Fig. 2: Illustration of the distribution of major depressive disorder symptom combinations and analysis of inequality via Lorenz curves.

a Distribution of symptom presentations in patients with major depressive disorder as reported by Zimmerman et al.4 and Park et al.5 (data extracted from their published tables). b Lorenz curves for the empirical distributions shown in (a). Curve colors are matched between panels. In this case, the Lorenz curve demonstrates the proportion of symptom combinations \(\left( {P_{{\mathrm{Combinations}}}} \right)\) that account for at least \(P_{{\mathrm{Samples}}}\) proportion of observed presentations in the datasets. The diagonal (black) line represents the line of perfect equality, which would occur only if all symptom combinations accounted for the same proportion of observed presentations.
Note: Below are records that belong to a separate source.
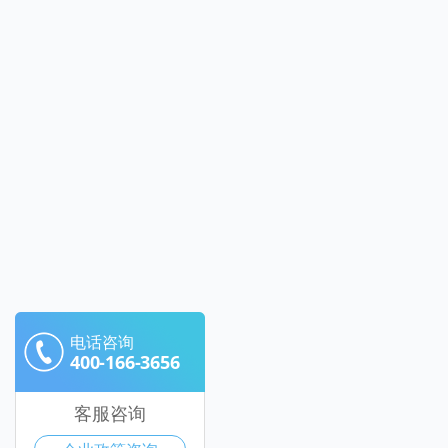
电话咨询
400-166-3656
客服咨询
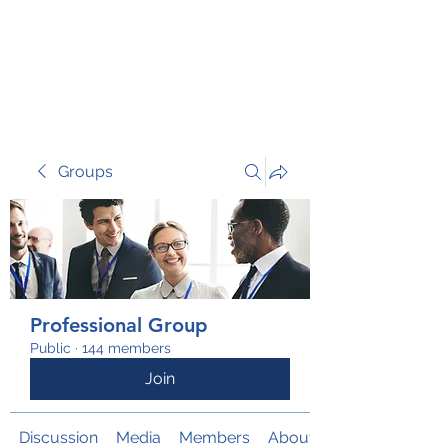
TRANSFORM RISK
Groups
Professional Group
Public
·
144 members
Join
Discussion
Media
Members
About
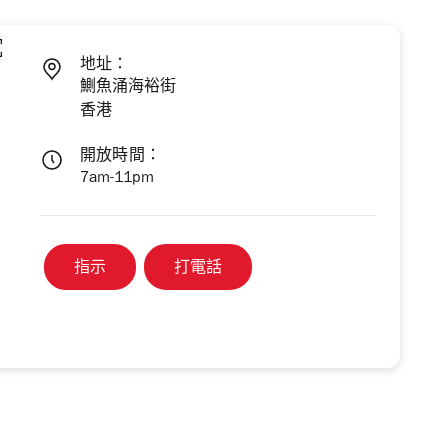
地址：
鰂魚涌海裕街
香港
開放時間：
7am-11pm
指示
打電話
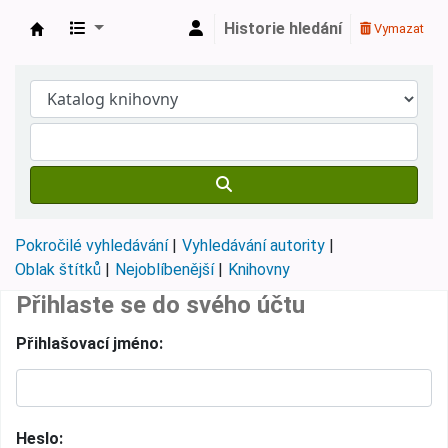
Historie hledání
Vymazat
Městská knihovna Roztoky
Pokročilé vyhledávání
Vyhledávání autority
Oblak štítků
Nejoblíbenější
Knihovny
Přihlaste se do svého účtu
Přihlašovací jméno:
Heslo:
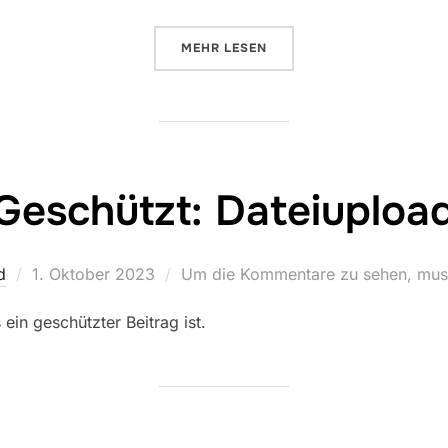
ÜBER „KLASSE 7H“
MEHR
LESEN
Geschützt: Dateiuploa
Veröffentlicht
d
1. Oktober 2023
Um die Kommentare zu sehen, muss
am
ein geschützter Beitrag ist.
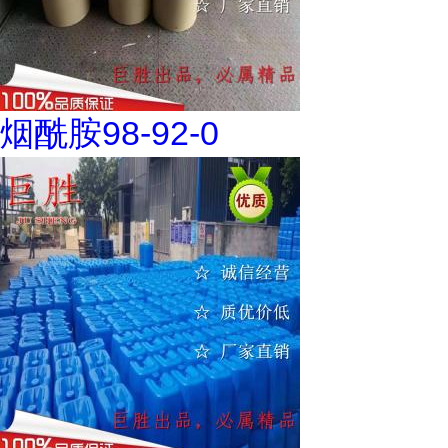
烟酰胺98-92-0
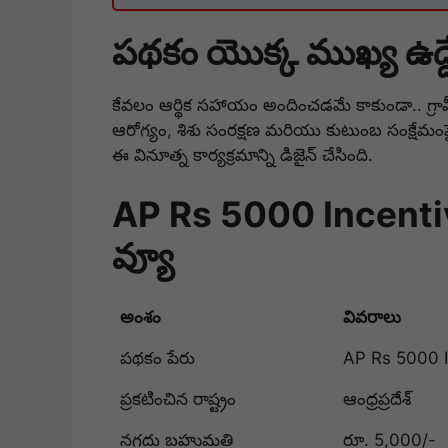
పథకం యొక్క ముఖ్య ఉద్
కేవలం ఆర్థిక సహాయం అందించడమే కాకుండా.. గ్రామ
ఆరోగ్యం, శిశు సంరక్షణ మరియు కుటుంబ సంక్షేమం
ఈ వినూత్న కార్యక్రమాన్ని డిజైన్ చేసింది.
AP Rs 5000 Incenti
వ్యూ
అంశం
వివరాలు
పథకం పేరు
AP Rs 5000 
ప్రకటించిన రాష్ట్రం
ఆంధ్రప్రదేశ్
నగదు బహుమతి
రూ. 5,000/-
The closer a Lorenz curve is to the upper corner, the more inequality exists in the abundance distribution, which in this case would indicate greater homogeneity of symptom presentations. Geometric calculation of the Gini coefficient and Pietra indices is also demonstrated. The Gini index is the ratio of (A) the area between the Lorenz curve and the line of perfect equality to (B) the total area above the Lorenz curve. The Pietra index is the maximum distance from the Lorenz curve to the line of perfect equality, and represents the proportion of observations that would need to be transferred from the most common to the least common symptom combinations in order to reach the line of perfect equality.